Input records
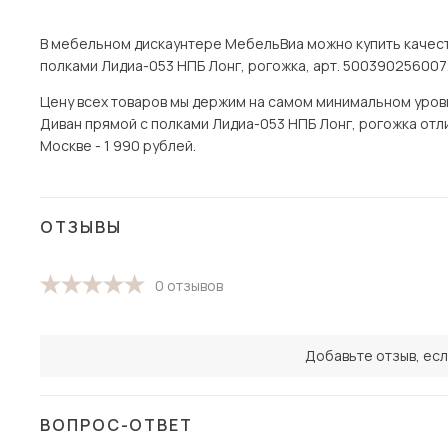
В мебельном дискаунтере МебельВиа можно купить качест
полками Лидиа-053 НПБ Лонг, рогожка, арт. 5003902560072
Цену всех товаров мы держим на самом минимальном уровне
Диван прямой с полками Лидиа-053 НПБ Лонг, рогожка отли
Москве - 1 990 рублей.
ОТЗЫВЫ
0 отзывов
Добавьте отзыв, есл
ВОПРОС-ОТВЕТ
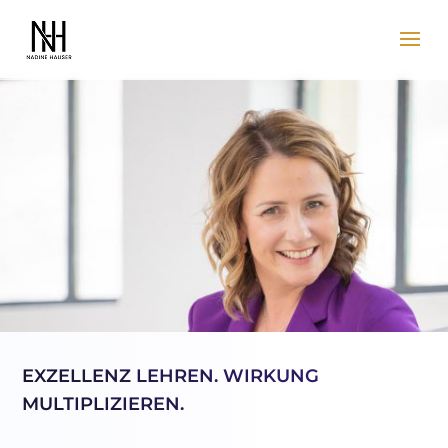
EXZELLENZ LEHREN. WIRKUNG
MULTIPLIZIEREN.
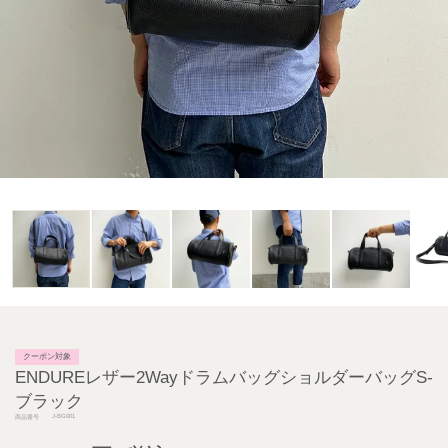
クーポン対象
ENDUREレザー2WayドラムバッグショルダーバッグS-
ブラック
J-BG001
商品番号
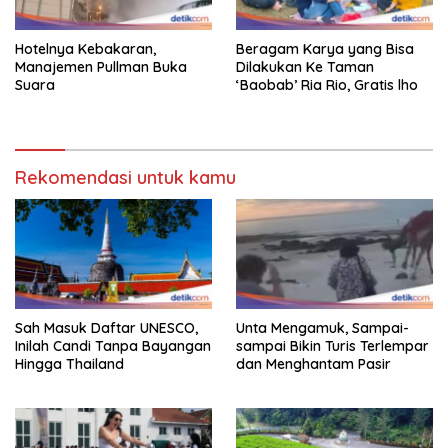
Hotelnya Kebakaran,
Beragam Karya yang Bisa
Manajemen Pullman Buka
Dilakukan Ke Taman
Suara
‘Baobab’ Ria Rio, Gratis lho
Rekomendasi untuk kamu
Sah Masuk Daftar UNESCO,
Unta Mengamuk, Sampai-
Inilah Candi Tanpa Bayangan
sampai Bikin Turis Terlempar
Hingga Thailand
dan Menghantam Pasir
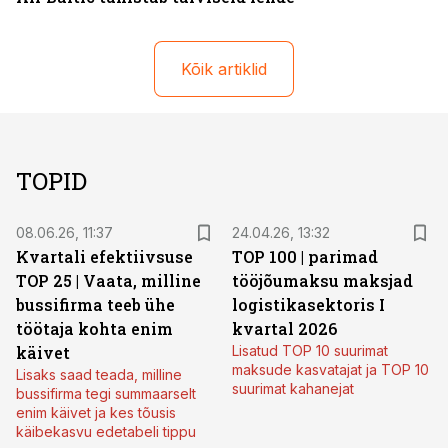
Kõik artiklid
TOPID
08.06.26, 11:37
24.04.26, 13:32
Kvartali efektiivsuse
TOP 100 | parimad
TOP 25 | Vaata, milline
tööjõumaksu maksjad
bussifirma teeb ühe
logistikasektoris I
töötaja kohta enim
kvartal 2026
käivet
Lisatud TOP 10 suurimat
maksude kasvatajat ja TOP 10
Lisaks saad teada, milline
suurimat kahanejat
bussifirma tegi summaarselt
enim käivet ja kes tõusis
käibekasvu edetabeli tippu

What you should do
Write every line of text from all the records above as a numbered list, with no blank lines. Leave the pictures out.

Task answer
1. В мебельном дискаунтере МебельВиа можно купить качест
2. полками Лидиа-053 НПБ Лонг, рогожка, арт. 5003902560072
3. Цену всех товаров мы держим на самом минимальном уровне
4. Диван прямой с полками Лидиа-053 НПБ Лонг, рогожка отли
5. Москве - 1 990 рублей.
6. ОТЗЫВЫ
7. 0 отзывов
8. Добавьте отзыв, есл
9. ВОПРОС-ОТВЕТ
10. EXZELLENZ LEHREN. WIRKUNG
11. MULTIPLIZIEREN.
12. クーポン対象
13. ENDUREレザー2WayドラムバッグショルダーバッグS-
14. ブラック
15. J-BG001
16. 商品番号
17. Hotelnya Kebakaran,
18. Beragam Karya yang Bisa
19. Manajemen Pullman Buka
20. Dilakukan Ke Taman
21. Suara
22. ‘Baobab’ Ria Rio, Gratis lho
23. Rekomendasi untuk kamu
24. Sah Masuk Daftar UNESCO,
25. Unta Mengamuk, Sampai-
26. Inilah Candi Tanpa Bayangan
27. sampai Bikin Turis Terlempar
28. Hingga Thailand
29. dan Menghantam Pasir
30. Kõik artiklid
31. TOPID
32. 08.06.26, 11:37
33. 24.04.26, 13:32
34. Kvartali efektiivsuse
35. TOP 100 | parimad
36. TOP 25 | Vaata, milline
37. tööjõumaksu maksjad
38. bussifirma teeb ühe
39. logistikasektoris I
40. töötaja kohta enim
41. kvartal 2026
42. käivet
43. Lisatud TOP 10 suurimat
44. maksude kasvatajat ja TOP 10
45. Lisaks saad teada, milline
46. suurimat kahanejat
47. bussifirma tegi summaarselt
48. enim käivet ja kes tõusis
49. käibekasvu edetabeli tippu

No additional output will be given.